Il secondo appuntamento è invece per venerdì 10 maggio, sempre alla sala Kolpinghaus alle ore 20,30 con “Il gruppo uccide“.

Conferenza a ingresso libero di GUIDO BUFFOLI (neuropsichiatra, psicoanalista).

«Tutti gli adulti hanno avuto un’adolescenza. Per alcuni è trascorsa veloce, per altri si è prolungata più del necessario.
 Per alcuni sono stati anni tormentati, per altri invece un periodo esaltante di scoperte, nuove amicizie, viaggi e cambiamenti. Per molti una traversata tra luci e ombre, successi e imbarazzi, errori e apprendimenti. 
Guardare all’adolescenza dei propri figli alla luce della propria è quello che cercano di fare in molti, tranne poi accorgersi che il contesto di vita in cui crescono i ragazzi di oggi è diverso da quello di ieri

(da: A. Oliverio Ferraris, Sopravvivere con un adolescente in casa)

«Gli adolescenti hanno un forte bisogno di staccarsi dalla famiglia; il gruppo può fornire mediazioni e contenimento.
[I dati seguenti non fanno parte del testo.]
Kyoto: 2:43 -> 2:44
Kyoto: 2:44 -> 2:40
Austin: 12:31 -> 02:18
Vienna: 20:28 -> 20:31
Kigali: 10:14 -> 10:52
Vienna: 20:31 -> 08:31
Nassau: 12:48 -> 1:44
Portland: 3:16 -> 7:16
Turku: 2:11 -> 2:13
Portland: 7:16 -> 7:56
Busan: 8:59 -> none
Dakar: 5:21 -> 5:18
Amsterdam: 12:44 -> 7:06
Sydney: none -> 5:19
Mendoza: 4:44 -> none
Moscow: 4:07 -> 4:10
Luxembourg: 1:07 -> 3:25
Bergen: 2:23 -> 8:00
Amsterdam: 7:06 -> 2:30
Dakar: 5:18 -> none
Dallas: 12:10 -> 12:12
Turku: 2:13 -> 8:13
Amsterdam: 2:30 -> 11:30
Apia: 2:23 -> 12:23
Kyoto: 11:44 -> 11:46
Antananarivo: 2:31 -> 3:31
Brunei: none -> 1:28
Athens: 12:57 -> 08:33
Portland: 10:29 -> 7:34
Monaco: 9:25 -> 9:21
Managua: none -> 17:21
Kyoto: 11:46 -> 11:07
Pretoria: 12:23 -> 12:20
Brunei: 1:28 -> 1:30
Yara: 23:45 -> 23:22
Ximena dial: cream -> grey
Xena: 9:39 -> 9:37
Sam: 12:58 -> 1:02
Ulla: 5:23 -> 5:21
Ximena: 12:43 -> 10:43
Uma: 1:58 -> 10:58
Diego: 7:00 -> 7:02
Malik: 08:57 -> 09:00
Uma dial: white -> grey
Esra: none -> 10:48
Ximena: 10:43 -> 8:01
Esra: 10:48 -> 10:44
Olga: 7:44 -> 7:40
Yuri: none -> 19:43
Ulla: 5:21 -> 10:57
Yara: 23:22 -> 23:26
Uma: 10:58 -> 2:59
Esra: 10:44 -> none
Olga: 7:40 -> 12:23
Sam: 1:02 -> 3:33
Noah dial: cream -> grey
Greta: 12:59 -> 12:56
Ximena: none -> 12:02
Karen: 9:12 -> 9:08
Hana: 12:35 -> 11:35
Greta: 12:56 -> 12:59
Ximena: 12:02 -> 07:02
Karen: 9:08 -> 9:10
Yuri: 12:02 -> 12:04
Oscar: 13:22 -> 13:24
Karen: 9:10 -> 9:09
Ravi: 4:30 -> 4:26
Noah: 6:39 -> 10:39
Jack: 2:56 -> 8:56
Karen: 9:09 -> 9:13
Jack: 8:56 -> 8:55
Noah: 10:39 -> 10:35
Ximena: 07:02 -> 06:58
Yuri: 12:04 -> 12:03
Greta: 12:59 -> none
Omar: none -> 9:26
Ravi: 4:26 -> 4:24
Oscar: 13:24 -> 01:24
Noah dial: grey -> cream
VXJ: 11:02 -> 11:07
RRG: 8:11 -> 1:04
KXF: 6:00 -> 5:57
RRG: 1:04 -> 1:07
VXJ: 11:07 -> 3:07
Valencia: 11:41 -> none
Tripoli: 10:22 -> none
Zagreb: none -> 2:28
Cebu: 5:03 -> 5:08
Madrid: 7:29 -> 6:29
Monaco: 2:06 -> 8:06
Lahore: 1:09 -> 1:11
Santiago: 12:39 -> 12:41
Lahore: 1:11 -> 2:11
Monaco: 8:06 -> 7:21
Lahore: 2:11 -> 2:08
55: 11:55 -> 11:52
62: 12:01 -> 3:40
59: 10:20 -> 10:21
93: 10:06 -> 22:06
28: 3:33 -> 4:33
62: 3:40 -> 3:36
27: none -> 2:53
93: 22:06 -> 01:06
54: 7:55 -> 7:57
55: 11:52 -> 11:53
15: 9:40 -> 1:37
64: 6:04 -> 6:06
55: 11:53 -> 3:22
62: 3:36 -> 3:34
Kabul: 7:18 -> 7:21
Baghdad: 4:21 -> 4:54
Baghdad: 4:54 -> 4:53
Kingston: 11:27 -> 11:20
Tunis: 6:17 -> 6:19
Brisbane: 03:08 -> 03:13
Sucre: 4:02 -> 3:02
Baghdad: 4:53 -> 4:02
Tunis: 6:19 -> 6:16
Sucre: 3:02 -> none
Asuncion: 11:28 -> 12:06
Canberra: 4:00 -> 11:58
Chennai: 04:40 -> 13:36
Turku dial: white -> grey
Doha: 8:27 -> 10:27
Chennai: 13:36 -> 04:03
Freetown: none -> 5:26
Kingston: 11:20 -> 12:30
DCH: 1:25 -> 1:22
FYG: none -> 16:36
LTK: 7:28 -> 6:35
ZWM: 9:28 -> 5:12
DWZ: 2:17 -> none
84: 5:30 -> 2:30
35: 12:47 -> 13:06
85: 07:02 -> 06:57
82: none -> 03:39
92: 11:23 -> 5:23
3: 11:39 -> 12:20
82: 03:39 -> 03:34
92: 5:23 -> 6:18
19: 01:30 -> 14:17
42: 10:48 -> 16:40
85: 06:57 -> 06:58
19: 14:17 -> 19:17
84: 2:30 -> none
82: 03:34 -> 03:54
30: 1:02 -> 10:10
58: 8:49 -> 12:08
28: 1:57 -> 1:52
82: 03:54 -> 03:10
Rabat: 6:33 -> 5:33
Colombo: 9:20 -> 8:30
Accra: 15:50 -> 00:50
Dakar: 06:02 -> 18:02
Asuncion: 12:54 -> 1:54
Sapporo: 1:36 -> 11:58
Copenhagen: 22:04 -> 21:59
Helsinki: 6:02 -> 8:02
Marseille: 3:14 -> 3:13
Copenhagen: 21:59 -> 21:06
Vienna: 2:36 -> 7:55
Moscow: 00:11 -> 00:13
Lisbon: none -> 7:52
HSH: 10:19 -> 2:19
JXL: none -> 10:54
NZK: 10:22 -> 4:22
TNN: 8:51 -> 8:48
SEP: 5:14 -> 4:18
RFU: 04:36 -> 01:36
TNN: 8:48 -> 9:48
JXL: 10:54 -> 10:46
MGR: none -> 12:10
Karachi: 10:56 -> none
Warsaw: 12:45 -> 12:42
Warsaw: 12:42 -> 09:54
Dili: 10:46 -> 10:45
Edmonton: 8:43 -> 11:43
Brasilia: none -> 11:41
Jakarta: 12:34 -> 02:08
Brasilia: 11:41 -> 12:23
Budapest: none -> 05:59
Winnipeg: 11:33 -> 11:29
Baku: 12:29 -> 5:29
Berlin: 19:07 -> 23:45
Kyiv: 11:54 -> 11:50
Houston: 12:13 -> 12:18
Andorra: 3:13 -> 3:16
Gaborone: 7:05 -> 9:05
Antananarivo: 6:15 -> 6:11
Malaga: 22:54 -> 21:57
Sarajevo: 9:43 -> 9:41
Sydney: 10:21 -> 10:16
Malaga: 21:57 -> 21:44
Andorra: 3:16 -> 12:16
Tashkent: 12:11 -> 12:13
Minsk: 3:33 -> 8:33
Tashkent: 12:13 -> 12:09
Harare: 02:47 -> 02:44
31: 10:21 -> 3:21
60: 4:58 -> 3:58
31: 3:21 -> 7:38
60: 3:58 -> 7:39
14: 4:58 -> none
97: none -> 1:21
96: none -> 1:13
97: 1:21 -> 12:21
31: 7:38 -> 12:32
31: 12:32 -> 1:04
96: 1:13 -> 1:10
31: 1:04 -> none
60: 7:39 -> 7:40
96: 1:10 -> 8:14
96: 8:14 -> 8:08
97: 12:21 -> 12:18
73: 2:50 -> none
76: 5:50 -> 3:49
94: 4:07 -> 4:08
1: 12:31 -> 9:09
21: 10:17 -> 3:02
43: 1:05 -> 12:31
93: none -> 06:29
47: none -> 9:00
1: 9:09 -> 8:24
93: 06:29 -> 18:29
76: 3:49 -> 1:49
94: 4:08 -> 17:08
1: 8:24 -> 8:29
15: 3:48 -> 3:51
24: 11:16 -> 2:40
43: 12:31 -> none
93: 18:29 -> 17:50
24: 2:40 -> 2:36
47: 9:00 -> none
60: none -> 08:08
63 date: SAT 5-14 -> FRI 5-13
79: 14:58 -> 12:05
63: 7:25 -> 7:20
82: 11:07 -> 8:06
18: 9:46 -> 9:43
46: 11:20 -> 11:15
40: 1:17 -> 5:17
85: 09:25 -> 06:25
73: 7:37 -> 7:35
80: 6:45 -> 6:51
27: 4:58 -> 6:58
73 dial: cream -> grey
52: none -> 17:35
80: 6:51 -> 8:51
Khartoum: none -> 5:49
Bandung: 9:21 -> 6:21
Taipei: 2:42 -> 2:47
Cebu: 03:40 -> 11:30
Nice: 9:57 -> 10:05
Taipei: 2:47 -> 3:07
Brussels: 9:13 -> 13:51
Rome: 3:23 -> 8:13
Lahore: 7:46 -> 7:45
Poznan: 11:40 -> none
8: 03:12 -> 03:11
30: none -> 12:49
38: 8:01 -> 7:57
Ma può anche uccidere sia fisicamente che mentalmente all’interno ed all’esterno, diventando anche una gang, spesso, una baby gang dove i preadolescenti non necessitano per forza di un capo ma di un portavoce o di un animatore.

L’antisocialità minorile è uno dei fenomeni più sconcertanti nel campo degli studi psicologici e sociologici e non trova esaurienti spiegazioni. Due sono gli elementi importanti nell’osservazione fenomenologica di questo problema: aggressività e violenza, che non sono sinonimi; anaffettività, durezza affettiva, difetti di empatia, assenza del senso di colpa sono fattori ad alto rischio per l’esito di agiti aggressivi e/o violenti.»